■ **Exercise requirements**
1. List every name of a publication, institution, country, or government program that appears in the ovarian cancer article, giving each only once.
2. Answer these from the ovarian cancer article:
(a) In which journal did the research appear?
(b) Why have existing trial results been criticized for their generalizability?
(c) How many patients were in the model cohort, and what kind of patients were they?
3. Carry the ovarian cancer article forward from its final sentence.

■ **Page text**
Recent research in the International Journal of Gynecological Cancer compared the cost-effectiveness of neoadjuvant chemotherapy versus primary debulking surgery for patients with ovarian cancer.
“Neoadjuvant chemotherapy versus primary debulking surgery for advanced epithelial ovarian cancer remains controversial in the United States,” Ashley L Cole, MPH, of the division of pharmaceutical outcomes and policy at the University of North Carolina’s Eshelman School of Pharmacy, and colleagues wrote. “Generalizability of existing trial results has been criticized because of less aggressive debulking procedures than commonly used in the United States. As a result, economic evaluations using input data from these trials may not accurately reflect costs and outcomes associated with more aggressive primary surgery.”
The researchers used data from a clinical trial of aggressive debulking surgery for advanced epithelial ovarian cancer to examine a model for the cost-effectiveness and cost-related outcomes of surgery compared with neoadjuvant chemotherapy. They developed a decision tree model to examine a model cohort of 15,000 Medicare patients.

Stored records
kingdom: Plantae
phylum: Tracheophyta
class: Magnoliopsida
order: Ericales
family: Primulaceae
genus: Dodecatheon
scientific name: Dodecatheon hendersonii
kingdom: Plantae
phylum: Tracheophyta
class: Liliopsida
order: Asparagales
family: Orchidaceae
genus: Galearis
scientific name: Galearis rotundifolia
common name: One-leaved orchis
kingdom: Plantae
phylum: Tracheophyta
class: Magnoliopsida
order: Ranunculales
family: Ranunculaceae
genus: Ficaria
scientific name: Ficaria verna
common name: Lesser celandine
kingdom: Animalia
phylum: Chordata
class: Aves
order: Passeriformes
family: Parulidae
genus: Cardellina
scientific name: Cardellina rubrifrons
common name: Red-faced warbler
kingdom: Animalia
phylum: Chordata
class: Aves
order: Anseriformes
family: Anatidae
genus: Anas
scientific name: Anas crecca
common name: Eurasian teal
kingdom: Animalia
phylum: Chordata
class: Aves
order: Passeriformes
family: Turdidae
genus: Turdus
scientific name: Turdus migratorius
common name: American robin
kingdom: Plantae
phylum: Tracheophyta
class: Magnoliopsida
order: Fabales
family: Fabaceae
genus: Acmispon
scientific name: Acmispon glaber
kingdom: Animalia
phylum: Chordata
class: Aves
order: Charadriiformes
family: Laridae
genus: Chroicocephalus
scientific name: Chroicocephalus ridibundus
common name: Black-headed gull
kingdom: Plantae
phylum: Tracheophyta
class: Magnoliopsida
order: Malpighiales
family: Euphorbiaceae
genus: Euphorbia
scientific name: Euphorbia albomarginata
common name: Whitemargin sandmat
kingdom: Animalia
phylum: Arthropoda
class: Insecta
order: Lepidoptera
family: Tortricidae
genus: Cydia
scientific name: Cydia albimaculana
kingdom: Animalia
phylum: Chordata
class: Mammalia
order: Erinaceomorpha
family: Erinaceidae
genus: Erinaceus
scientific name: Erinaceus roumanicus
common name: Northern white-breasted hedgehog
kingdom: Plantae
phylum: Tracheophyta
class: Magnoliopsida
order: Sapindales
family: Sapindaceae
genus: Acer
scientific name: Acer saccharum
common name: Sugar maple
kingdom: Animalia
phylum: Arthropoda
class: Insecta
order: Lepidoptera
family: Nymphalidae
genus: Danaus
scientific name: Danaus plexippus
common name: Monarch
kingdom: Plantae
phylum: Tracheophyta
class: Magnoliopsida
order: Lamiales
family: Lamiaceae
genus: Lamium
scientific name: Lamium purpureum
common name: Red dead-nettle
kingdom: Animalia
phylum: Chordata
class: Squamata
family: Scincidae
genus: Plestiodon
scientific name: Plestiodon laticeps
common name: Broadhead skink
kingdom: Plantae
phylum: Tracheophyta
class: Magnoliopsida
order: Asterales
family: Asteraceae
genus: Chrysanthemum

■ **Answers below**
1.
International Journal of Gynecological Cancer
United States
University of North Carolina
Eshelman School of Pharmacy
Medicare

2.
(a) The International Journal of Gynecological Cancer.
(b) Their debulking procedures were less aggressive than those commonly used in the United States.
(c) 15,000 Medicare patients.

3.
Study results showed that when compared to outcomes from primary debulking surgery, neoadjuvant chemotherapy saved $142 million, had 1098 fewer cancer deaths, and added 1355 life-years and 1715 QALYs.
Additionally, when Ms Cole and colleagues conducted a sensitivity analysis, neoadjuvant chemotherapy was the superior treatment option in 99.3% of model simulations.
They also found that neoadjuvant chemotherapy was cost-effective at both $50,000 and $100,000 willingness-to-pay thresholds.
“In the short term, neoadjuvant chemotherapy is cost-saving with improved outcomes,” Ms Cole and colleagues concluded. “However, if primary debulking surgery provides a longer-term survival advantage, it may be cost-effective. Research is needed on the role of patient preferences in trade-offs between survival and quality of life.”